Cost of energy generated from offshore wind is impacted by maintenance cost to a great extent. Cost of maintenance depends primarily on the strategy for performing maintenance. In this paper a maintenance cost model for offshore wind turbine components following multilevel opportunistic preventive maintenance strategy is formulated. In this strategy, opportunity for performing preventive actions on components is taken while a failed component is replaced. Two kinds of preventive actions are considered, preventive replacement and preventive maintenance. In the former, components that undergo that action become as good as new (i.e., the replaced components, are not just as good as new, but are actually new), but in the latter, ages of components are reduced to some degree depending on the level of maintenance action.

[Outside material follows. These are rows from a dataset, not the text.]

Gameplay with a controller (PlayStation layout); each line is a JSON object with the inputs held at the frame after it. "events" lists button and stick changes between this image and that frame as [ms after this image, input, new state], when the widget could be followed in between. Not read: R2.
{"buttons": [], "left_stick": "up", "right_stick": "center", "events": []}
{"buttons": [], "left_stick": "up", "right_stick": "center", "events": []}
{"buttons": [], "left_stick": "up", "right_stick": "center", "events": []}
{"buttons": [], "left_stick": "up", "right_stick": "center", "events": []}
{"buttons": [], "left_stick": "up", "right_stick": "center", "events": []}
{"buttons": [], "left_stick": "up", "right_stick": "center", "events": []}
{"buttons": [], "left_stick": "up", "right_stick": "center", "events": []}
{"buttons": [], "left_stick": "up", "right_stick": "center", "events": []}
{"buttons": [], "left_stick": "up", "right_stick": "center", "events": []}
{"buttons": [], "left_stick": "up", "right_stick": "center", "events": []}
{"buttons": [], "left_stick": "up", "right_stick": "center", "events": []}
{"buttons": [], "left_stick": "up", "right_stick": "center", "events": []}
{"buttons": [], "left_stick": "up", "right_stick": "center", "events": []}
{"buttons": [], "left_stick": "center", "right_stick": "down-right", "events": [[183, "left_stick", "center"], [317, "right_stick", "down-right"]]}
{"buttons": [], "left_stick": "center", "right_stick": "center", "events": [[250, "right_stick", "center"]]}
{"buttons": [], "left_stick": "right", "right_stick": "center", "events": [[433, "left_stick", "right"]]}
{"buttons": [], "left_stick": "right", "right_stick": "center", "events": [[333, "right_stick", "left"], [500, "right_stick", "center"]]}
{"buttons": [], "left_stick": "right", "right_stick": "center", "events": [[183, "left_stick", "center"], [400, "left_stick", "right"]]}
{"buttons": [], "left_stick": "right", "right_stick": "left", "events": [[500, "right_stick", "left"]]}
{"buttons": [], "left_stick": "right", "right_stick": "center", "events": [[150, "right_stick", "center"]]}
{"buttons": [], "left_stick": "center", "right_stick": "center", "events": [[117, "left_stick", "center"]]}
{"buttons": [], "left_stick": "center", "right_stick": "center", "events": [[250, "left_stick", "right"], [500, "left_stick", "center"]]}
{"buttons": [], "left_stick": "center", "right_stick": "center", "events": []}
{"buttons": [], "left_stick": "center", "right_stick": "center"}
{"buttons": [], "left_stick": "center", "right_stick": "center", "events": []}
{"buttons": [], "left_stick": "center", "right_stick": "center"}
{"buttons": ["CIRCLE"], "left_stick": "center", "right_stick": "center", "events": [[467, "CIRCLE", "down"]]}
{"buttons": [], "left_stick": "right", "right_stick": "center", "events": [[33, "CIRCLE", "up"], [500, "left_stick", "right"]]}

Total cost associated with maintenance depends on the setting of age groups that determine which component should be preventively maintained and to what degree. Through optimum selection of the number of age groups, cost of maintenance can be minimized. A model is formulated where total maintenance cost is expressed as a function of number of age groups for components. A numerical study is used to illustrate the model. The results show that total cost of maintenance is significantly impacted by number of age groups and age thresholds set for components.

Suggested Citation

  • Sarker, Bhaba R. & Faiz, Tasnim Ibn, 2016. "Minimizing maintenance cost for offshore wind turbines following multi-level opportunistic preventive strategy," Renewable Energy, Elsevier, vol. 85(C), pages 104-113.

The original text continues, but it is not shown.